Il presidente del Pontificio Consiglio per l’Unità dei Cristiani, il cardinal Kurt Koch, ha letto all’assemblea il messaggio del Papa, che guarda “con grande tristezza alla crescente discriminazione e persecuzione dei cristiani del Medio Oriente, dell’Africa e dell’Asia e di altri luoghi nel mondo. Non siamo indifferenti alle sofferenze di tanti nostri fratelli che sono testimoni di Cristo, talvolta fino all’effusione del sangue un’esperienza comune di cattolici, ortodossi, anglicani e protestanti che è molto più profonda e forte delle differenze che ancora separano le nostre Chiese e comunità ecclesiali. La communio martyrum è il segno più evidente del nostro cammino comune”.

Il Santo Padre ribadisce la necessità di dare voce alle vittime di tale ingiustizia e violenza per porre rimedio a questa tragica situazione. “Possano i martiri di oggi, appartenenti a molte tradizioni cristiane – conclude Bergoglio – aiutarci a comprendere che tutti i battezzati sono membri del medesimo Corpo di Cristo, la sua Chiesa. Che possiamo considerare questa profonda verità come una chiamata a perseverare nel nostro cammino ecumenico verso la piena e visibile comunione, crescendo sempre più nell’amore e nella reciproca comprensione”.

E questo è proprio ciò che si è voluto mettere in evidenza anche a Tirana: tutte le Chiese devono lavorare con le persone di buona volontà per la giustizia, la pace e lo sviluppo, perché la povertà è il fattore maggiore che genera la violenza. Tutti i cristiani sono esortati a collaborare e a pregare per i fratelli perseguitati e sofferenti, anche se appartenenti ad altre confessioni. Il Forum chiede ai persecutori di fermare le loro violenze, ai governi di rispettare e di proteggere la libertà religiosa, specialmente di proteggere i cristiani e altri perseguitati in nome della fede; ai media di riferire in modo appropriato le violazioni alla libertà religiosa e la discriminazione e la persecuzione dei cristiani.

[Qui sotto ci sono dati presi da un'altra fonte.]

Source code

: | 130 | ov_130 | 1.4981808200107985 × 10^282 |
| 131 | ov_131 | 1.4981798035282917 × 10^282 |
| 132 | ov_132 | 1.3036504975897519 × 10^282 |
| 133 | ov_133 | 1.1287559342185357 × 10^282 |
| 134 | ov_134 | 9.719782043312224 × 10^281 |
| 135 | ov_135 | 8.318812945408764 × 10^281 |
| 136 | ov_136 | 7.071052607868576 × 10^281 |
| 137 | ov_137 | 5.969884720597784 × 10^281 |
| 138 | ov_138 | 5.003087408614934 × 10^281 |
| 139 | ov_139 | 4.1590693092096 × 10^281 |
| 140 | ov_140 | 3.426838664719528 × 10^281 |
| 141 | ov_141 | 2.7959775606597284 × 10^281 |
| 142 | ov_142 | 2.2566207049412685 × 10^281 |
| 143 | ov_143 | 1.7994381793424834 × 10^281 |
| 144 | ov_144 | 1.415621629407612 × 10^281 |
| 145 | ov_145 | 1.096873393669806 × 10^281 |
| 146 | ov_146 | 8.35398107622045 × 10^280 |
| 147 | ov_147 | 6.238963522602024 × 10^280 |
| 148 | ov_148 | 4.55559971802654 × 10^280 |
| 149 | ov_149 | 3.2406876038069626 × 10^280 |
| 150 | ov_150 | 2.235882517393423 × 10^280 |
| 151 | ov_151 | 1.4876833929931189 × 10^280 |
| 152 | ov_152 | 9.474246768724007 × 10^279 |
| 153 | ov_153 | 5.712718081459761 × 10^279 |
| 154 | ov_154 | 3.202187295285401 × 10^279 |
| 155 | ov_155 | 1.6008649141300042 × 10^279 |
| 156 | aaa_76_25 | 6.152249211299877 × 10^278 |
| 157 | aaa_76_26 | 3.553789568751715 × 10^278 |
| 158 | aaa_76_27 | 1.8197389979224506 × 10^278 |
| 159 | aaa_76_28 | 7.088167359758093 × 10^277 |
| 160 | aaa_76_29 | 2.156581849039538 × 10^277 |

La voce di 200 milioni di cristiani perseguitati nel mondo è risuonata con forza durante questi giorni. E coincidenza, il Forum è finito nel giorno in cui i cattolici albanesi ricordano il venticinquesimo anniversario della prima Messa celebrata in un cimitero cattolico di Scutari, da un sacerdote sopravvissuto, dopo 50 anni di comunismo ateo in Albania. una coincidenza significativa, che dimostra che se la Chiesa è rinata dalle proprie ceneri in questo piccolo Stato, c’è speranza che risorga ovunque.